Collected data:
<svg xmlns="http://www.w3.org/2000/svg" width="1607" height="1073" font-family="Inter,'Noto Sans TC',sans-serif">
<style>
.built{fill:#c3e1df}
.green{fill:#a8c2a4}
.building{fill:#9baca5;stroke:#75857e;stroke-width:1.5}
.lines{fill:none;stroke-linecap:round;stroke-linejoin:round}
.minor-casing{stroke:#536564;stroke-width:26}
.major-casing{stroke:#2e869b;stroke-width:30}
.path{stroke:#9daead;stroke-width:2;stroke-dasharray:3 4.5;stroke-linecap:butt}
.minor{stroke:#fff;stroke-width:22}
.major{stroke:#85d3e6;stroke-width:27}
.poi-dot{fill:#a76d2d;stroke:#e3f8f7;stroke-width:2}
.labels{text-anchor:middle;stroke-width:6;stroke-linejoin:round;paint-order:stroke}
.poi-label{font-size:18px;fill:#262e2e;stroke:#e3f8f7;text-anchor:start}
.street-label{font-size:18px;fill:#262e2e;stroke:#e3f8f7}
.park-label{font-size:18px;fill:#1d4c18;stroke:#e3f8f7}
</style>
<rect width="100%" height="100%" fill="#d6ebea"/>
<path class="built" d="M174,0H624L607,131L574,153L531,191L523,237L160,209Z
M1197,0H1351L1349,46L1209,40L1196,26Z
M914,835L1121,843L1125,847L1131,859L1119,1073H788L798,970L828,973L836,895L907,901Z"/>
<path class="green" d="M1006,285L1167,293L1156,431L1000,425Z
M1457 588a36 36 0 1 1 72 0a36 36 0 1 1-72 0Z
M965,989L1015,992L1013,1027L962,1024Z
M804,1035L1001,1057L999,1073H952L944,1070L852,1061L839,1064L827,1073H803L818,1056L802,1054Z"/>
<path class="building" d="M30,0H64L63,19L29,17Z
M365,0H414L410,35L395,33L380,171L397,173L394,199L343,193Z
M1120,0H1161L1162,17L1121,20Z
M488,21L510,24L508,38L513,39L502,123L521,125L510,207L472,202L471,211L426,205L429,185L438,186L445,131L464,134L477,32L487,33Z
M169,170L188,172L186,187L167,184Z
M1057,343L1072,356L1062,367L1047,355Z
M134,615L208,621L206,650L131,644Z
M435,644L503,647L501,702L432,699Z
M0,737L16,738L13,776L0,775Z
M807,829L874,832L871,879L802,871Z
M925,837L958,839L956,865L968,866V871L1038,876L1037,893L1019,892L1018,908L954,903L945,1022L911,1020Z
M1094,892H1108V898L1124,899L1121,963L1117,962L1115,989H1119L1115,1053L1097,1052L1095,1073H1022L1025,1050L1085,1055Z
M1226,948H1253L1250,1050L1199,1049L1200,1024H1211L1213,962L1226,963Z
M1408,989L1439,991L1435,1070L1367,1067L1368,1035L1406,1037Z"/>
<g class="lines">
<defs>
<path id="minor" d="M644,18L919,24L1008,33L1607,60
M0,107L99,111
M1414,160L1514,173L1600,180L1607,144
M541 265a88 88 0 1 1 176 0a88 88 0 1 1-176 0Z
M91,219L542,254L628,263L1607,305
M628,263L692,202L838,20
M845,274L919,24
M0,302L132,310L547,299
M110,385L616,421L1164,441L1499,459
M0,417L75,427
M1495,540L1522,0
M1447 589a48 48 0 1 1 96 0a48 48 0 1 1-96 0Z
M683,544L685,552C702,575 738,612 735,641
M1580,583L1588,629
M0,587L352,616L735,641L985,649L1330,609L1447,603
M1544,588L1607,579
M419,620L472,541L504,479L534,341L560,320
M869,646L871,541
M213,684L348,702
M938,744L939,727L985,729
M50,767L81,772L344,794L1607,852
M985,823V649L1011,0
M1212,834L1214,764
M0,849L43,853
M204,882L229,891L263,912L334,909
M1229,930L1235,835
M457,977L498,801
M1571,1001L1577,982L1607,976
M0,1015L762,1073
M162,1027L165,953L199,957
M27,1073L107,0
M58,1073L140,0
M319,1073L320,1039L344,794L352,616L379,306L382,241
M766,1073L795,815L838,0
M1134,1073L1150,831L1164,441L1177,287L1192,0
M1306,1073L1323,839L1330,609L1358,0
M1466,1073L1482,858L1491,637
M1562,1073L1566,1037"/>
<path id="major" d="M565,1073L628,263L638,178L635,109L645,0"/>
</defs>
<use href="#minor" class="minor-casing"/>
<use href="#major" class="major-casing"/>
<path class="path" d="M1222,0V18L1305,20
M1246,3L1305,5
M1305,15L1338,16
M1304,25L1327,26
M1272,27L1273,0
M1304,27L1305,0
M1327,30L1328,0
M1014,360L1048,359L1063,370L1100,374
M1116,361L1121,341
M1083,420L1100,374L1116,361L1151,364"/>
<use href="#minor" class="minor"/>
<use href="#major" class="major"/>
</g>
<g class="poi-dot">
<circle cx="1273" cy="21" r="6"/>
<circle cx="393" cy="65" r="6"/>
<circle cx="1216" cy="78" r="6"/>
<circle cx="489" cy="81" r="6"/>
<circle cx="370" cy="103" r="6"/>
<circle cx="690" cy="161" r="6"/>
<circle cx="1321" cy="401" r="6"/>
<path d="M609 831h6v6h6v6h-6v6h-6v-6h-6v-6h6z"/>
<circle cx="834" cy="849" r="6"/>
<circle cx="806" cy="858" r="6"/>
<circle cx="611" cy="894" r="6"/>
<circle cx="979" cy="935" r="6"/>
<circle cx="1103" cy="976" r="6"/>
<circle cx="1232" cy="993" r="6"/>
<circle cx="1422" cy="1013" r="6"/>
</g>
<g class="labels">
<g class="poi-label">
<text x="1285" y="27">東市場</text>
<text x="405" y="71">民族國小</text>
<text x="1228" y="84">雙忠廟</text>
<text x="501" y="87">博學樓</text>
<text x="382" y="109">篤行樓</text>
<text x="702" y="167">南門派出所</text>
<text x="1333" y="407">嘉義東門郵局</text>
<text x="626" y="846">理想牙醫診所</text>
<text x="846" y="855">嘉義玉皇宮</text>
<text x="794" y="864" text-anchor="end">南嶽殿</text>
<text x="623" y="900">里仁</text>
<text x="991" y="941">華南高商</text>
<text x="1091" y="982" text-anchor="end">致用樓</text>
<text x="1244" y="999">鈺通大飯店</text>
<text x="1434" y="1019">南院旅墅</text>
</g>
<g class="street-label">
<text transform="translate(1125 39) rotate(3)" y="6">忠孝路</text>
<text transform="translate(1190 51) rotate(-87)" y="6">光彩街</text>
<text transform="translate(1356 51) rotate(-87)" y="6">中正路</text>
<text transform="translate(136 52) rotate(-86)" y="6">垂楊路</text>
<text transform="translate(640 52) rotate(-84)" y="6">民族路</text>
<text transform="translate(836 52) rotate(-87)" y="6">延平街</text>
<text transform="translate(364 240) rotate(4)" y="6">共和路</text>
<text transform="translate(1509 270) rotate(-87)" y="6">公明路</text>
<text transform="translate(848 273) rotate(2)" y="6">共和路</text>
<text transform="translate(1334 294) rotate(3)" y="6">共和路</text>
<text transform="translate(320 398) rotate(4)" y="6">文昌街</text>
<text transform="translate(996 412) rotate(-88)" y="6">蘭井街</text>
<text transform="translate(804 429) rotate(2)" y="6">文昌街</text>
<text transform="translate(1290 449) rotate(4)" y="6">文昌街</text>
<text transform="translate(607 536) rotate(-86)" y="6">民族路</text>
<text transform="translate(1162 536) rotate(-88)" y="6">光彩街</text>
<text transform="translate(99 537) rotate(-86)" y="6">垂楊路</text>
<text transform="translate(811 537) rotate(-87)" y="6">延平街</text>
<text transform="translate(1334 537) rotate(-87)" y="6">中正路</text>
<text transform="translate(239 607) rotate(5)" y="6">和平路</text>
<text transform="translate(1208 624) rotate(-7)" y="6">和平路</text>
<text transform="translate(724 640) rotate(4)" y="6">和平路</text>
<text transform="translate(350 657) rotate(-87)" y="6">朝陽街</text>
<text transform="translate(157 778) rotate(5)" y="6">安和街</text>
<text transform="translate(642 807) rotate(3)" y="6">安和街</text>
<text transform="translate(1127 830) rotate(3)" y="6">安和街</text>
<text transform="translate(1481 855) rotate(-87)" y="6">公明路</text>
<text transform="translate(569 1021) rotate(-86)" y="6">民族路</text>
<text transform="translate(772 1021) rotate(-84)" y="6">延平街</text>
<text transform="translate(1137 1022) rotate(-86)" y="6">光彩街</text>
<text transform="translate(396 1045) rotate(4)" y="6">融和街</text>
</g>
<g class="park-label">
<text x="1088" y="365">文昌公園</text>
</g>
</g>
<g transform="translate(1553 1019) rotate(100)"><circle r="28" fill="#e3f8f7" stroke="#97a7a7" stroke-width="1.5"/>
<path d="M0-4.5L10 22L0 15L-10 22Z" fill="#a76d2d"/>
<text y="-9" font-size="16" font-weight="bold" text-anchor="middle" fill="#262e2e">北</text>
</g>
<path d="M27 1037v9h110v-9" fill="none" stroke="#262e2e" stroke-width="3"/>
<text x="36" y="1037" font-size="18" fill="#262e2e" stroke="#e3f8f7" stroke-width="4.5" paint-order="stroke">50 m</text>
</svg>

- THE TASK -
Lines in the data that hold "round" must be located and copied.

- REPLY TO THE EXERCISE -
.lines{fill:none;stroke-linecap:round;stroke-linejoin:round}
.labels{text-anchor:middle;stroke-width:6;stroke-linejoin:round;paint-order:stroke}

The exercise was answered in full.